Non-hormonal vaginal moisturizer improves vaginal health indices in postmenopausal breast cancer survivors
In an open-label randomized clinical trial, 100 postmenopausal women (aged 45-65 years) with breast cancer (stages I-III) who had completed oncological treatment and reported vaginal dryness and/or dyspareunia were assigned to either a non-hormonal vaginal moisturizer used three times per week at night or a vaginal lubricant used during sexual intercourse. The primary outcome was improvement in vaginal health measured by the Vaginal Health Index (VHI), with secondary outcomes including the Vaginal Assessment Scale (VAS), Vulvar Assessment Scale (VuAS), vaginal pH, and Vaginal Maturation Index (VMI).
After 16 weeks of follow-up, the moisturizer group showed statistically significant improvements compared to the lubricant group across several surrogate endpoints: VAS (p = 0.014), VuAS (p = 0.003), VHI (p < 0.0001), and vaginal pH (p = 0.016). No significant between-group difference was found for the VMI (p = 0.213). The study did not report effect sizes, absolute numbers for these outcomes, or data on clinical symptom relief.
Adherence to the moisturizer regimen was high at 85.9%. No serious adverse events were reported. A total of 12 participants discontinued the study (4 in the moisturizer group, 8 in the lubricant group), though adverse event details were not provided. The trial was open-label without a placebo control, using an active comparator (lubricant). Key limitations include the lack of reported effect sizes and absolute outcome numbers, reliance on scale-based surrogate outcomes rather than direct clinical measures, and potential bias from the open-label design.

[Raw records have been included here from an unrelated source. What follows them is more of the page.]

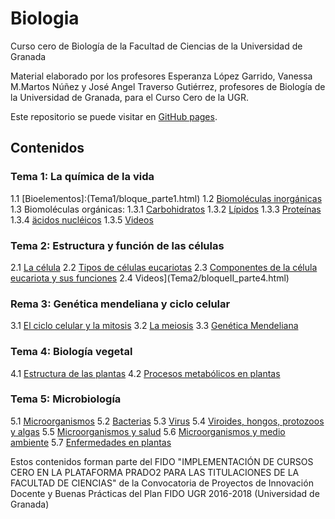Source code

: # Biologia
Curso cero de Biología de la Facultad de Ciencias de la Universidad de Granada

Material elaborado por los profesores Esperanza López Garrido, Vanessa M.Martos Núñez y José Angel Traverso Gutiérrez, profesores de Biología de la Universidad de Granada, para el Curso Cero de la UGR.

Este repositorio se puede visitar en [GitHub pages](https://cursos-0-fc-ugr.github.io/Biologia).

## Contenidos

### Tema 1: La química de la vida
1.1 [Bioelementos]:(Tema1/bloque_parte1.html)
1.2 [Biomoléculas inorgánicas](Tema1/bloque_parte2.html)
1.3 Biomoléculas orgánicas:
  1.3.1 [Carbohidratos](Tema1/bloque_parte3-1.html)
  1.3.2 [Lípidos](Tema1/bloque_parte3-2.html)
  1.3.3 [Proteínas](Tema1/bloque_parte3-3.html)
  1.3.4 [äcidos nucléicos](Tema1/bloque_parte3-4.html)
  1.3.5 [Videos](Tema1/bloque_parte3-5.html)
  
### Tema 2: Estructura y función de las células
2.1 [La célula](Tema2/bloqueII_parte1.html)
2.2 [Tipos de células eucariotas](Tema2/bloqueII_parte2.html)
2.3 [Componentes de la célula eucariota y sus funciones](Tema2/bloqueII_parte3.html)
2.4 Videos](Tema2/bloqueII_parte4.html)

### Rema 3: Genética mendeliana y ciclo celular
3.1 [El ciclo celular y la mitosis](Tema3/bloqueI_parte1.html)
3.2 [La meiosis](Tema3/bloqueI_parte2.html)
3.3 [Genética Mendeliana](Tema3/genetica-mendeliana.html)

### Tema 4: Biología vegetal
4.1 [Estructura de las plantas](Tema4/bloqueI_parte1.html)
4.2 [Procesos metabólicos en plantas](Tema4/bloqueI_parte2.html)

### Tema 5: Microbiología
5.1 [Microorganismos](Tema5/bloqueII_parte1.html)
5.2 [Bacterias](Tema5/bloqueII_parte2.html)
5.3 [Virus](Tema5/bloqueII_parte3.html)
5.4 [Viroides, hongos, protozoos y algas](Tema5/bloqueII_parte4.html)
5.5 [Microorganismos y salud](Tema5/bloqueII_parte5.html)
5.6 [Microorganismos y medio ambiente](Tema5/bloqueII_parte6.html)
5.7 [Enfermedades en plantas](Tema5/bloqueII_parte7.html)

Estos contenidos forman parte del FIDO "IMPLEMENTACIÓN DE CURSOS CERO EN LA PLATAFORMA PRADO2 PARA LAS TITULACIONES DE LA FACULTAD DE CIENCIAS" de la Convocatoria de Proyectos de Innovación Docente y Buenas Prácticas del Plan FIDO UGR 2016-2018 (Universidad de Granada)
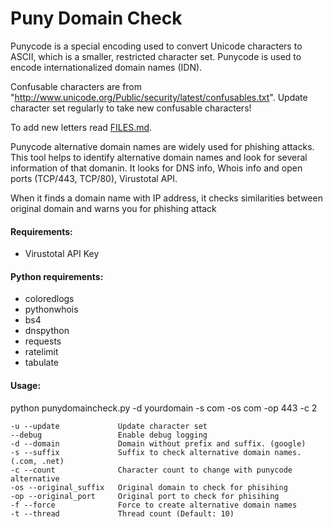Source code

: # Puny Domain Check

Punycode is a special encoding used to convert Unicode characters to ASCII, which is a smaller, restricted character set. Punycode is used to encode internationalized domain names (IDN).

Confusable characters are from "http://www.unicode.org/Public/security/latest/confusables.txt". Update character set regularly to take new confusable characters!

To add new letters read [FILES.md](misc/FILES.md).

Punycode alternative domain names are widely used for phishing attacks. This tool helps to identify alternative domain names and look for several information of that domanin. It looks for DNS info, Whois info and open ports (TCP/443, TCP/80), Virustotal API.

When it finds a domain name with IP address, it checks similarities between original domain and warns you for phishing attack

#### Requirements: ####
* Virustotal API Key


#### Python requirements: ####
* coloredlogs
* pythonwhois
* bs4
* dnspython
* requests
* ratelimit
* tabulate

#### Usage: #### 
python punydomaincheck.py -d yourdomain -s com -os com -op 443 -c 2

    -u --update             Update character set
    --debug                 Enable debug logging
    -d --domain             Domain without prefix and suffix. (google)
    -s --suffix             Suffix to check alternative domain names. (.com, .net)
    -c --count              Character count to change with punycode alternative
    -os --original_suffix   Original domain to check for phisihing
    -op --original_port     Original port to check for phisihing
    -f --force              Force to create alternative domain names
    -t --thread             Thread count (Default: 10)



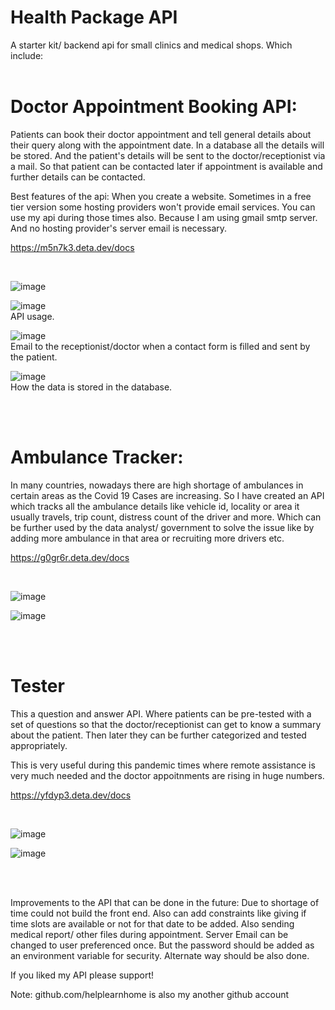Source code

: # Health Package API
A starter kit/ backend api for small clinics and medical shops. 
Which include:
 <br />
 <br />

# Doctor Appointment Booking API:

Patients can book their doctor appointment and tell general details about their query along with the appointment date.
In a database all the details will be stored. And the patient's details will be sent to the doctor/receptionist via a mail.
So that patient can be contacted later if appointment is available and further details can be contacted.

Best features of the api:
When you create a website. Sometimes in a free tier version some hosting providers won't provide email services.
You can use my api during those times also. Because I am using gmail smtp server. And no hosting provider's server email is necessary.

https://m5n7k3.deta.dev/docs

 <br />

![image](https://user-images.githubusercontent.com/73742827/132956786-1347f7a8-40ce-4a06-90b1-7f471927f95b.png)
 <br />

![image](https://user-images.githubusercontent.com/73742827/132956816-a6e06c4e-df03-44a2-bc34-a761811b4360.png)
 <br />
API usage.
 <br />

![image](https://user-images.githubusercontent.com/73742827/132956827-cf835ee4-18e1-446b-8754-3c565437e912.png)
 <br />
Email to the receptionist/doctor when a contact form is filled and sent by the patient.
 <br />

![image](https://user-images.githubusercontent.com/73742827/132956908-b246defa-86a5-45e5-ac0e-e7cf683fe361.png)
 <br />
How the data is stored in the database.
 <br />

 <br />
 <br />

# Ambulance Tracker:
In many countries, nowadays there are high shortage of ambulances in certain areas as the Covid 19 Cases are increasing.
So I have created an API which tracks all the ambulance details like vehicle id, locality or area it usually travels, trip count, distress count of the driver and more.
Which can be further used by the data analyst/ government to solve the issue like by adding more ambulance in that area or recruiting more drivers etc.

https://g0gr6r.deta.dev/docs

 <br />

![image](https://user-images.githubusercontent.com/73742827/132957063-68035266-bcb9-425d-86f9-90ba55a49532.png)
 <br />

![image](https://user-images.githubusercontent.com/73742827/132957102-c00900ae-c3cc-4c54-84e8-3a6c637501cb.png)


 <br />
 <br />

# Tester
This a question and answer API. Where patients can be pre-tested with a set of questions so that the doctor/receptionist can get to know a summary about the patient.
Then later they can be further categorized and tested appropriately.

This is very useful during this pandemic times where remote assistance is very much needed and the doctor appoitnments are rising in huge numbers.

https://yfdyp3.deta.dev/docs

 <br />

![image](https://user-images.githubusercontent.com/73742827/132957323-434a9c6d-4365-464f-94f8-c12a7cd8d15a.png)
 <br />

![image](https://user-images.githubusercontent.com/73742827/132957340-6081ee96-78a2-460f-9863-a3810ebcf69d.png)

 <br />
 <br />

Improvements to the API that can be done in the future:
Due to shortage of time could not build the front end.
Also can add constraints like giving if time slots are available or not for that date to be added.
Also sending medical report/ other files during appointment.
Server Email can be changed to user preferenced once. But the password should be added as an environment variable for security. Alternate way should be also done.

If you liked my API please support!

Note:
github.com/helplearnhome is also my another github account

For clinicians managing postmenopausal breast cancer survivors with vaginal symptoms, this trial provides preliminary evidence that regular use of a non-hormonal vaginal moisturizer may improve certain physiological and self-reported vaginal health indices more than lubricant use alone. However, the absence of placebo comparison, unreported effect magnitudes, and lack of clinical outcome data necessitate cautious interpretation. The findings support considering moisturizers as part of a non-hormonal management strategy, but their superiority for meaningful symptom relief remains uncertain.